What might influence what X is inactivated? The question is still being actively investigated, but
there is evidence that another transcript called Tsix (also part of the XIC) may be involved. Tsix
is also a non-coding RNA and part of the Tsix transcript is "antisense" to the Xist transcript. Tsix
is expressed only very early during the X-inactivation process. If an X chromosome carries a
deletion of the Tsix promoter (therefore does not express Tsix), then that chromosome is always
chosen for inactivation.
The model is this: before the choice, Xist and Tsix are expressed from both X chromosomes. The
Xist transcript is unstable however, so it does not accumulate. As the choice is made, Tsix
transcription is decreased from one chromosome (the pre-Xi chromosome, [Xi meaning the
inactive X]). This correlates with stabilization of Xist transcripts from the pre-Xi chromosome.
Then, Xist transcripts begin to coat the Xi chromosome. Soon after, Xist and Tsix are both no
longer transcribed from the active X. (See Figure 12.6 in Turner). Recently, another Xic region,
named Xite, which positively regulates Tsix expression has been identified. Deletion of a region
that includes Xite (and the 5’ end of Tsix) causes the X chromosome containing the deletion to
become silenced, even in male cells where there is only one X chromosome. Some models
suggest that this region of the Xic binds a “blocking factor” produced in limiting quantities from
an autosome. The hypothesis is that the amount of blocking factor produced is only enough to
bind one X chromosome and binding protects that X from becoming silenced. The other X
chromosome(s) is/are then selected for silencing.
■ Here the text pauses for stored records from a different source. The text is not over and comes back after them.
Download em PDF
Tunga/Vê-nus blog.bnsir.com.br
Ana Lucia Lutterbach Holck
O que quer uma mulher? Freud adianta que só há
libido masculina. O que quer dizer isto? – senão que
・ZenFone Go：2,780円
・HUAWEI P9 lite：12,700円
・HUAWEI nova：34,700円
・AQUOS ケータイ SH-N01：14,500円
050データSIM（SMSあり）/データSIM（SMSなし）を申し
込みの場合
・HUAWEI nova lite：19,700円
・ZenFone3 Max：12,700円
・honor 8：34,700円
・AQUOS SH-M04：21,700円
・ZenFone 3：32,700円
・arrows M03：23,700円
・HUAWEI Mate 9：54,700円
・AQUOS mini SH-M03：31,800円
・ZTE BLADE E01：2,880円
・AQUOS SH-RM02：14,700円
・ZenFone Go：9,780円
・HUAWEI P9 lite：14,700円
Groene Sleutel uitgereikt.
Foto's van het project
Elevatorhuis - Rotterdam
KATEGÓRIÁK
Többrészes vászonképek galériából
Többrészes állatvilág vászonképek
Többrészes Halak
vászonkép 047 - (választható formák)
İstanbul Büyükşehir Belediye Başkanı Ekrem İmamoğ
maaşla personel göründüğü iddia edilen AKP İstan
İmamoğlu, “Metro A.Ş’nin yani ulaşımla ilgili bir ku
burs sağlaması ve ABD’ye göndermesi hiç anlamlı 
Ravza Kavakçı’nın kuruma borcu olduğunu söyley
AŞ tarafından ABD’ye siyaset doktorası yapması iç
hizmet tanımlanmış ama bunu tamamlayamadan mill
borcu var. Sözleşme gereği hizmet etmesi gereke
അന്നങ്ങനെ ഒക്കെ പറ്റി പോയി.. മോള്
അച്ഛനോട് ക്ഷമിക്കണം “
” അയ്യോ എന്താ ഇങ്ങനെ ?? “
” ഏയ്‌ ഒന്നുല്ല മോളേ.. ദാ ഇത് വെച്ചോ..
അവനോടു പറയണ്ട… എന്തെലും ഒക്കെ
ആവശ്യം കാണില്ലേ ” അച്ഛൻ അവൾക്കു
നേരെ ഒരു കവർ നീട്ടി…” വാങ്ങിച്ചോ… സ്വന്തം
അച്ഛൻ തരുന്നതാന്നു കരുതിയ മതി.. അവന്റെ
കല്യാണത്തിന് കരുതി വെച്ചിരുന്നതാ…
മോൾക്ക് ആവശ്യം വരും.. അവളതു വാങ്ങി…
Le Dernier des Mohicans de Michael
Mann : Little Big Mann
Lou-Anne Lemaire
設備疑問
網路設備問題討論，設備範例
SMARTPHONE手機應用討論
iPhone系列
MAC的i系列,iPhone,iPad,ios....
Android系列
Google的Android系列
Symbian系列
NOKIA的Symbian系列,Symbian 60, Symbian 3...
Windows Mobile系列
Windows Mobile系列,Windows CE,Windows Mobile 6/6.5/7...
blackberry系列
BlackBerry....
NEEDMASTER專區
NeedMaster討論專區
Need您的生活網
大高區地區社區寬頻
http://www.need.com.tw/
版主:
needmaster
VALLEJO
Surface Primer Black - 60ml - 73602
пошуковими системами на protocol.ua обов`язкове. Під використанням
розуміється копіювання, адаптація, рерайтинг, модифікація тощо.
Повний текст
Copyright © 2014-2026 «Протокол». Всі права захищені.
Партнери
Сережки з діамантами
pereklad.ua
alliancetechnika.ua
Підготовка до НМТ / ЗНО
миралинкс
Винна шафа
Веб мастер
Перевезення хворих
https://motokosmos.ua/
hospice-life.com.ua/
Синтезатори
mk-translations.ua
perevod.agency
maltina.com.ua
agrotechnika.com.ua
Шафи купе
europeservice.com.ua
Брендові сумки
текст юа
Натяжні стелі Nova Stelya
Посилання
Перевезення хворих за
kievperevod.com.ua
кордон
Dosage compensation in other animals:
The purpose of dosage compensation is to equalize expression of the X chromosome in males
and females, but the mechanism of how this is accomplished is different in different organisms.
It is even clear that the mechanism may have differences among mammals (humans versus mice
for example). Like previously mentioned, dosage compensation in fruit flies is achieved by
hyper-activating transcription of the single X chromosome is in males versus females. In the
worm C. elegans, where XX gives hermaphrodites and XO gives males, dosage compensation is
achieved by reducing transcription on each X of hermaphrodites by half.